Hukuk sisteminin çarpık yanlarını tüm gerçekleriyle ortaya koyan Sedat Karagül, çarpıcı açıklamalarını sürdürdü. Karagül, bugünün Turizm Bakanı Atilla Koç'u Siirt'te Ağır Ceza Reisi iken tanıdığını belirterek, "O dönem Atilla Koç, Siirt Valisiydi. Ama hiç uyumazdı. Hatta ikimize suikast düzenleneceğini haber almıştık. PKK'lılar bizi kara listeye almıştı" diye söze başladı. Siirt'te görev yaparken, 1991 yılında üç PKK'lının Siirt'e gelerek bir gardiyanın evinde kaldıklarını anlatan Karagül, "Sonradan öğrendiğime göre, üç kişinin görevi de ayrıymış. Biri ağır ceza reisini yani beni vurmaya gelmiş. Oysa beni tanımıyor, etmiyor. Bir tanesi dönemin Valisi Atilla Koç'u vurmayı planlamış. Diğeri de belediye başkanı Mahmut Çalakulu'yu vurmak üzere gelmiş. Başkanı gerçekten vurdular, hatta çocuğuyla birlikte" dedi ve ekledi: "Sonra eve baskın yapmışlar. Birini ayağından yaralı olarak yakalamışlar. Bu kişi itirafçı oldu ve çok büyük faydaları dokundu. Emniyet o dönem bana söylemedi. O zamanki Tugay Komutanı da şimdiki Genelkurmay Başkanı Hilmi Özkök. Emniyet Müdürü, olayı nice sonra bana söyledi. İtirafçı, 'Ses getirsin diye reisi öldürmek istedim' demiş. Halbuki beni hiç tanımıyordu." Atilla Koç'la Bakan olunca görüşmeyi kestiğini belirten Karagül, "Koç, Siirt'ten sonra Giresun'a gitti.
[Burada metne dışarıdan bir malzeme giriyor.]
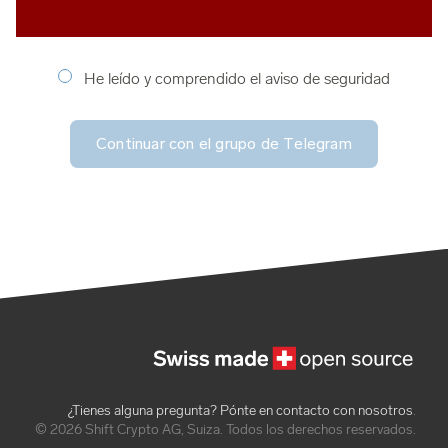
He leído y comprendido el aviso de seguridad
Continuar con el grupo de Telegram
¿Tienes alguna pregunta? Pónte en contacto con nosotros
.
© 2026 Shift Crypto AG, Suiza. Todos los derechos reservados.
Ama bakan olunca irtibatımız kesildi. Ne yapayım, hoşlanmıyorum öyle şeylerden" dedi. Karagül, olay açıklamalarını şöyle sürdürdü:
İBDA-C TEHDİT ETTİ
* "Bugüne dek İBDA-C'nin dışında hiç kimseden tehdit almadım. Hatta ben ayrılırken bir PKK avukatı, 'Sen başkaları gibi hiç endişe duyma, sen bize çok güven verdin, sağcısı solcusu, esrarcısı eroinmanı herkes sana güveniyor. Bizim örgütlerden hiçbir kötülük bekleme' dedi. İBDA-C ise iki kez ölümle tehdit etti beni. Duruşmada beni tehdit ettiler. Ben işaret edince kıyamet koptu, kan gövdeyi götürdü. Çok üzüldüm sonra. Kızlar da vardı aralarında. 'Reis bunlar hep senin yüzünden, sen görürsün' dediler bana. Daha sonra İBDA-C'nin ölüm listesinde adımın olduğunu öğrendim. Korkmadım, ama endişelendim tabii."
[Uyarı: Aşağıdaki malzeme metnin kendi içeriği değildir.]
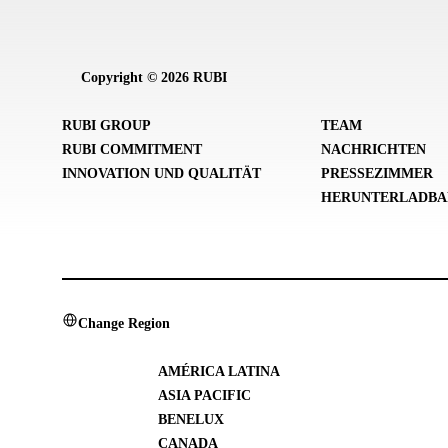
Copyright © 2026 RUBI
RUBI GROUP
TEAM
RUBI COMMITMENT
NACHRICHTEN
INNOVATION UND QUALITÄT
PRESSEZIMMER
HERUNTERLADBA
Change Region
AMÉRICA LATINA
ASIA PACIFIC
BENELUX
CANADA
* "Mirzabeyoğlu, ilk gün duruşmada çok kötü durumdaydı. Savunma yapamadı. Devlet otoritesinin hiçe indiği bir davadır bu. Devlet otoritesi sıfır olmuştur. Mirzabeyoğlu'nu duruşmaya getiremiyorlardı. Sonra herkese 'Ya getirirsiniz, ya da hakkınızda işlem yapacağım' dedim. Güçlükle getirebildiler."
'KAĞIT BULAMAZDIK'
* "Yargıda elinizi neye atsanız sorun. Yine sorunlar şimdi biraz daha azaldı gibi. Bizim dönemimizde en basiti kırtasiye sorunu korkunçtu. Mesela ben duruşmaya kağıt bulamazdım. Türk zekası üstün ya. Seçim mazbataları vardı büyük büyük kağıtlar. Onları kesiyorduk. Mübaşirler hazırlıyordu. Çok adi bir kağıttı ama. Arkasında insanların isimleri var, kimi parmak basmış, kimi imza atmış. Çok çirkin bir durum. Çok üzülürdüm. Sonra karar yazacağız ya, onunla karar yazacak halimiz yok ya. Gidip kaymakamdan, jandarma komutanından kağıt isterdik."
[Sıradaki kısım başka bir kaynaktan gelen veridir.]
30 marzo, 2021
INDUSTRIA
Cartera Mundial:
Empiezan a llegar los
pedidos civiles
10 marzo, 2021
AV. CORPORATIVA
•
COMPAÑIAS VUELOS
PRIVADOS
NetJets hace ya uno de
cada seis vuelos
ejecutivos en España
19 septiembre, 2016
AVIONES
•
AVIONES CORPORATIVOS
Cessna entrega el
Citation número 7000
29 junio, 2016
* "Fiziksel şartlar da adalete uygun değildi ki. Adalet Sarayı diyorsun ama üstte maliye, altta adliye, en altta cezaevi vardı. O zaman duruşma salonu yok. Duruşmaları odamda yapıyorum. Odada eski tip odun sobası var. Hatta erken kalkıp mübaşire siz hazırlayın diyordum, sobayı ben yakıyordum. Binalar kokuyordu. Hatta bir daktilo şeridini korkumdan saklamıştım. Lazım olur diye. 1970-77 yılları arasında biz bu şartlarda görev yaptık. Ama şimdi şartlar değişti."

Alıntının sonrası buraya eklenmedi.